>> begin

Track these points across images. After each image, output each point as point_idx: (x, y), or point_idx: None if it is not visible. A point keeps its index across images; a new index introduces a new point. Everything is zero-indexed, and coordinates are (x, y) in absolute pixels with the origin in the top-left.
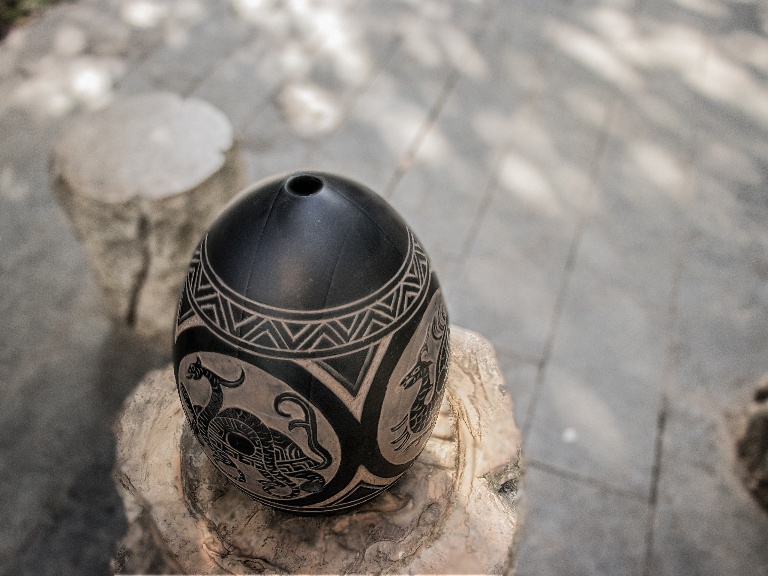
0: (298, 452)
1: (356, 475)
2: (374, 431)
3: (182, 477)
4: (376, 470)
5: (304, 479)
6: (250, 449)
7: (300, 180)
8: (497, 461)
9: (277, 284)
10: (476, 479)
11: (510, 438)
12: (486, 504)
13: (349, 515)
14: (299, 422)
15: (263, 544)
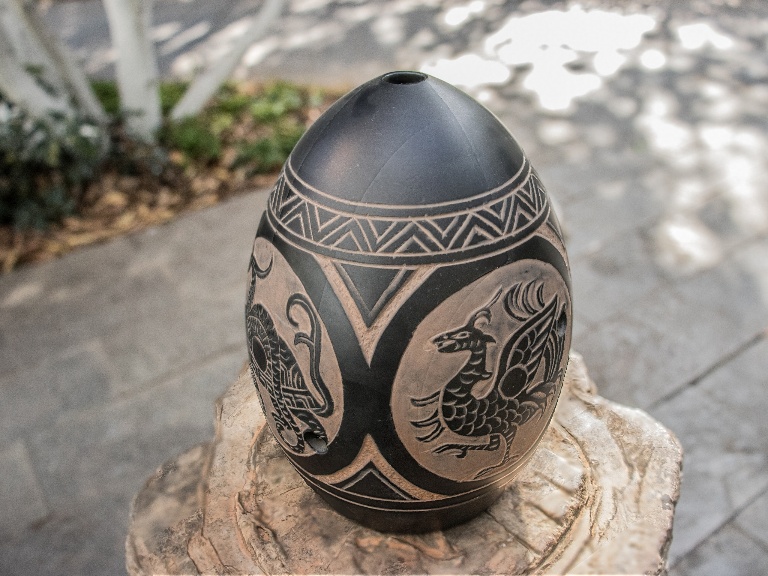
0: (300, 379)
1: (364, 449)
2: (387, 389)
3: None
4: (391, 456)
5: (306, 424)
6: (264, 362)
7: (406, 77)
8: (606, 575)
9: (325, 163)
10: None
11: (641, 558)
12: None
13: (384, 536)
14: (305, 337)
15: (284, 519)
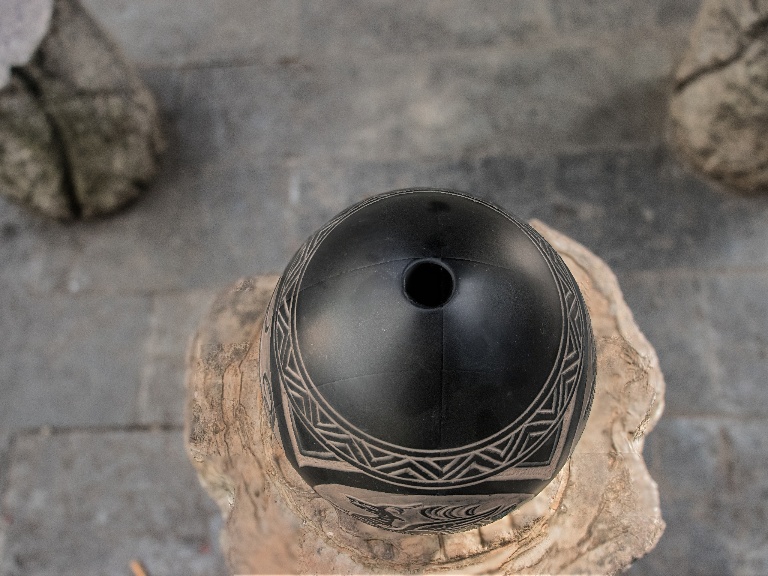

>> end

Aim of the task: Which of the lines above contain the string "None", with case counting? Pull out each such line and copy it in full.

The output:
Track these points across images. After each image, output each point as point_idx: (x, y), or point_idx: None if it is not visible. A point keeps its index across images; a new index introduces a new point. Everything is zero-indexed, and coordinates are (x, y) in absolute pixels with the origin in the top-left.
3: None
10: None
12: None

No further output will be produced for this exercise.